## Direction
Convert the listing below into a Markdown table with two columns, "No." and "Entry," giving each line its own numbered row and omitting blank lines. Leave the pictures out of the table.

## Entries shown
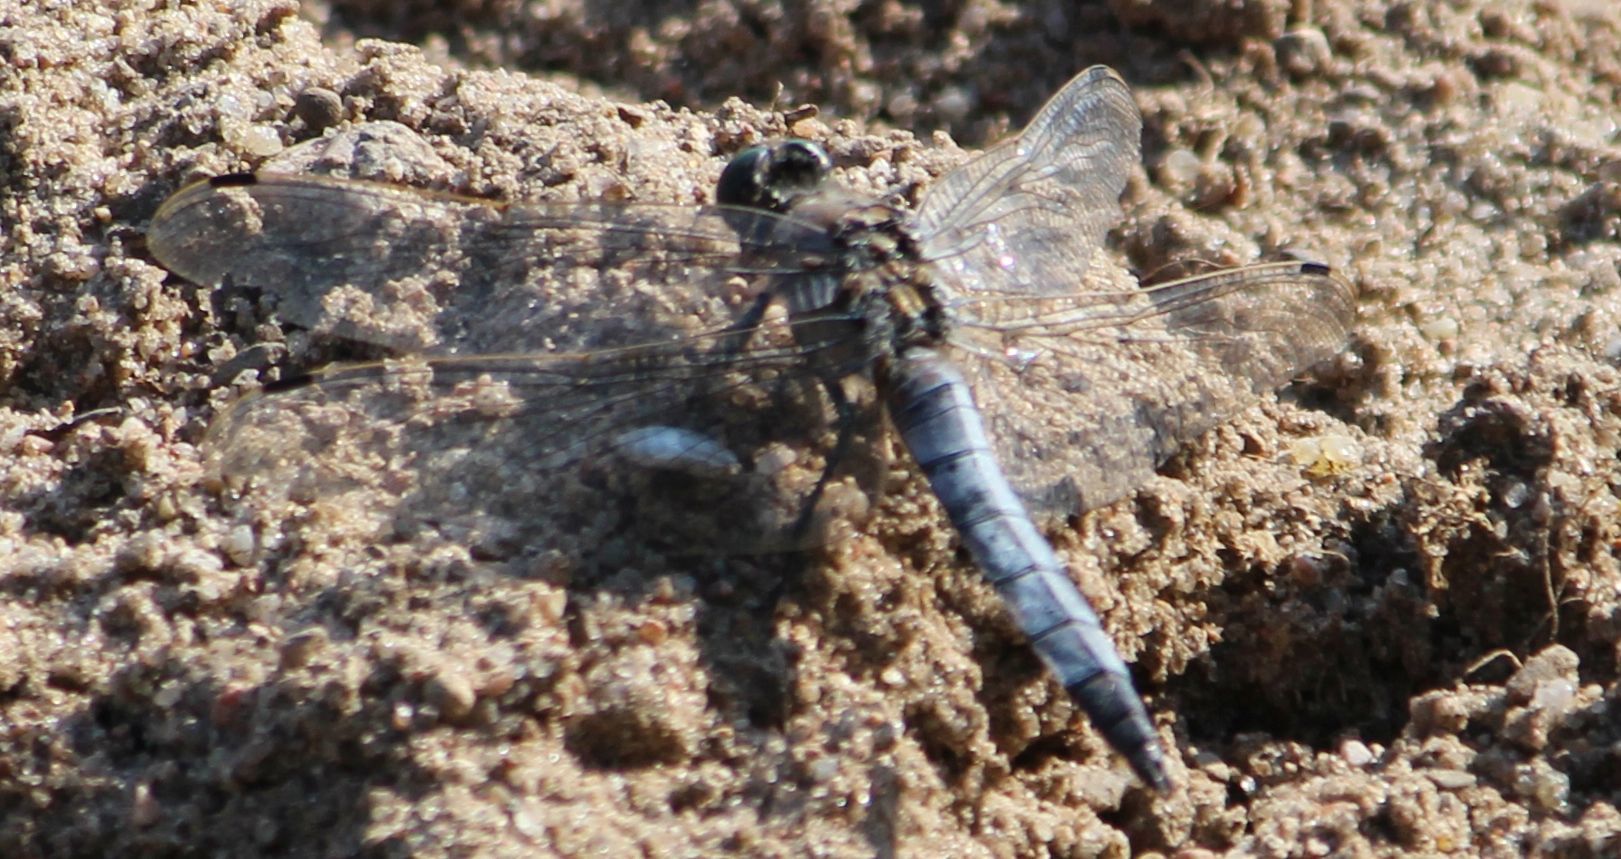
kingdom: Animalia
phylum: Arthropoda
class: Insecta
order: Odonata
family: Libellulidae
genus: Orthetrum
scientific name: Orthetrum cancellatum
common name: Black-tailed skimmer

## Answer in full
| No. | Entry |
|---|---|
| 1 | kingdom: Animalia |
| 2 | phylum: Arthropoda |
| 3 | class: Insecta |
| 4 | order: Odonata |
| 5 | family: Libellulidae |
| 6 | genus: Orthetrum |
| 7 | scientific name: Orthetrum cancellatum |
| 8 | common name: Black-tailed skimmer |